The great white shark spotted near surfers off the Hermosa Beach pier Sunday morning.
The great white shark spotted near surfers off the Hermosa Beach pier Sunday morning. Photo by Tom Super

Thomas Super was taking a Sunday morning stroll along Hermosa Pier with his girlfriend when the two spotted a shadow moving under the surface.

Initially thinking that the figure below the waves was a dolphin — “We see them all the time,” Super said — it took a few moments for the couple to realize what they were seeing.

“One of the fishermen who was on that side of the pier said ‘Holy cow, that’s a shark!’” Super recalled. .

The only concern Super had  was for a couple of swimmers who were swinging around Hermosa Pier — though that ended up being a fairly short worry, as the shark had already begun making its way back out to sea as the pair began heeding the warnings.

Great white shark sightings have become increasingly common in the South Bay. Most sightings have occurred in Manhattan Beach, where concerns rose to a fevered pitch after a man was injured by a shark in early July. That incident, which caused non-life-threatening injuries to swimmer Steve Robles as he swam pier-to-pier from Hermosa to Manhattan, is believed to have been caused by a fisherman who had yet to cut his line after hooking a juvenile great white shark. It resulted in a 60-day ban on fishing off of Manhattan Pier and prompted changes to Manhattan Beach fishing ordinances.

SHARK2
Juvenile great whites have begun to proliferate South Bay waters, but mostly in Manhattan Beach waters before Sunday’s sighting off the Hermosa Beach Pier.
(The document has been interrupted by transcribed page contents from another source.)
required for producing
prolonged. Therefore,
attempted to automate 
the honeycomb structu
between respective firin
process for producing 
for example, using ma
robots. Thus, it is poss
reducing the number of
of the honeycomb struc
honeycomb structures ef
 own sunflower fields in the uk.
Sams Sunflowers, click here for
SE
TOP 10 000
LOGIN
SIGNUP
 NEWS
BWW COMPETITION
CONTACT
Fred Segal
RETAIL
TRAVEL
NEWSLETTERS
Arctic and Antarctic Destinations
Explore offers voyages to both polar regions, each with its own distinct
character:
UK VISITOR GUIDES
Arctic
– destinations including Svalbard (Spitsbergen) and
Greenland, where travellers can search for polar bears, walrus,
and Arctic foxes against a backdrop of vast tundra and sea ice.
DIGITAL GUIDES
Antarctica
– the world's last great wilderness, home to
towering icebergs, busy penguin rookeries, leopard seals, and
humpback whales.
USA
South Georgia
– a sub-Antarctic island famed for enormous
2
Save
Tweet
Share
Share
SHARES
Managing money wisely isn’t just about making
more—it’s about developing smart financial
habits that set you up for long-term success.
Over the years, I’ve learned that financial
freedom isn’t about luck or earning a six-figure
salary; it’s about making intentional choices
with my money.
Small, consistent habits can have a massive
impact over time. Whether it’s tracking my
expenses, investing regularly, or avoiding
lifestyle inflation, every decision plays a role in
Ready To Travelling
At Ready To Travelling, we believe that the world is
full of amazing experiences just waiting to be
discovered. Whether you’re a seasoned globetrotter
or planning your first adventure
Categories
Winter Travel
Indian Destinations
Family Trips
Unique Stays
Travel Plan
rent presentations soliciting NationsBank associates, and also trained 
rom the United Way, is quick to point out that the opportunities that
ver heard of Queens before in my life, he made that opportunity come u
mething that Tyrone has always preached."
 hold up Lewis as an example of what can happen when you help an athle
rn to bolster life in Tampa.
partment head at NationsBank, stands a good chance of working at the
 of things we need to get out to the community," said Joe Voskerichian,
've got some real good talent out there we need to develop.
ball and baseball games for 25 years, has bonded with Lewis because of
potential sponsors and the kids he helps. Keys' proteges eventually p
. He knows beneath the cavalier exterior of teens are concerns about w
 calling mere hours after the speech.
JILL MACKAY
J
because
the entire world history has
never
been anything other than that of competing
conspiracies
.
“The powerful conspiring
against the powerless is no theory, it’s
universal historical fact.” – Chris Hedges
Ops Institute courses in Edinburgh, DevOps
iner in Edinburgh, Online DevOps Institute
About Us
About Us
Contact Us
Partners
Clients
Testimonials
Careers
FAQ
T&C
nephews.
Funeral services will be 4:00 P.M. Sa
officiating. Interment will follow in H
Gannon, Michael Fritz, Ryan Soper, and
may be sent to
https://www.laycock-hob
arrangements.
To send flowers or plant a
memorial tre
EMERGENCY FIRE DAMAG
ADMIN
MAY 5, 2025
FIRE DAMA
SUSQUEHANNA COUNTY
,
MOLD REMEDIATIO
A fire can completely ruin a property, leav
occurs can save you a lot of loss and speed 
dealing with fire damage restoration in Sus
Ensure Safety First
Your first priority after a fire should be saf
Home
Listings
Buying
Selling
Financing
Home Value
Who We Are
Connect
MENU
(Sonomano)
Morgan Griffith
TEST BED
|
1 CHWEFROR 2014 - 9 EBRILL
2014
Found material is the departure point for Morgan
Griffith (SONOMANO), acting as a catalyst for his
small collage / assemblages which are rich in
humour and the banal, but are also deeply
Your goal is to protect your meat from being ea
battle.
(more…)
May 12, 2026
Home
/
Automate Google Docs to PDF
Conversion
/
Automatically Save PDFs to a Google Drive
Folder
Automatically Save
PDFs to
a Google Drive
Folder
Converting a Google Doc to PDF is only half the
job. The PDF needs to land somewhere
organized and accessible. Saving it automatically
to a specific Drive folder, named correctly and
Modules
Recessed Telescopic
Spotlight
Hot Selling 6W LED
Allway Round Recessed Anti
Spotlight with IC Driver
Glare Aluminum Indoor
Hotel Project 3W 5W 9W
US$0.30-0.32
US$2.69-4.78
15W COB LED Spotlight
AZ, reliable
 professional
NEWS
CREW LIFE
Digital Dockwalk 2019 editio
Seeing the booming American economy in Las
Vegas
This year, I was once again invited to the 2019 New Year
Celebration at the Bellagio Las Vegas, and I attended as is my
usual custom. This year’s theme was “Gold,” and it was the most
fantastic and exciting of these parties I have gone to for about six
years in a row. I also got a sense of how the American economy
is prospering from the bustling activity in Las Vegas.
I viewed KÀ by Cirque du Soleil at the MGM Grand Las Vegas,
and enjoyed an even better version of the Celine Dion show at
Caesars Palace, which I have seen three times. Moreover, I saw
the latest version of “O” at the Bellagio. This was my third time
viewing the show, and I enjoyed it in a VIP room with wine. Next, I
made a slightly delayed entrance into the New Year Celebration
Photo by Tom Super

Super guesses that the shark he spotted Sunday morning was about “7 or 8 feet” — a common size for juvenile great white sharks, which are unlikely to threaten to mammals (humans included) without prompting.

Coincidentally, the sighting comes less than a week after California State University Long Beach professor Chris Lowe gave a presentation to the Hermosa Beach City Council that noted just how common it is for great white sharks to appear in the South Bay, particularly during this time of year.

“Between Hermosa Beach Pier and Manhattan Beach Pier, you can see [groups of juvenile sharks] any given day during the summer and the fall,” he said.

Super, a Redondo Beach resident, said he hadn’t seen a great white so far south previously.

“It’s the first time that we’ve seen a shark by Hermosa, or Redondo for that matter,” he said.

The shark circled the area for fewer than five minutes, Super said, before returning to deeper waters, nothing more than another example of the increasingly common interactions between South Bay residents and sharks.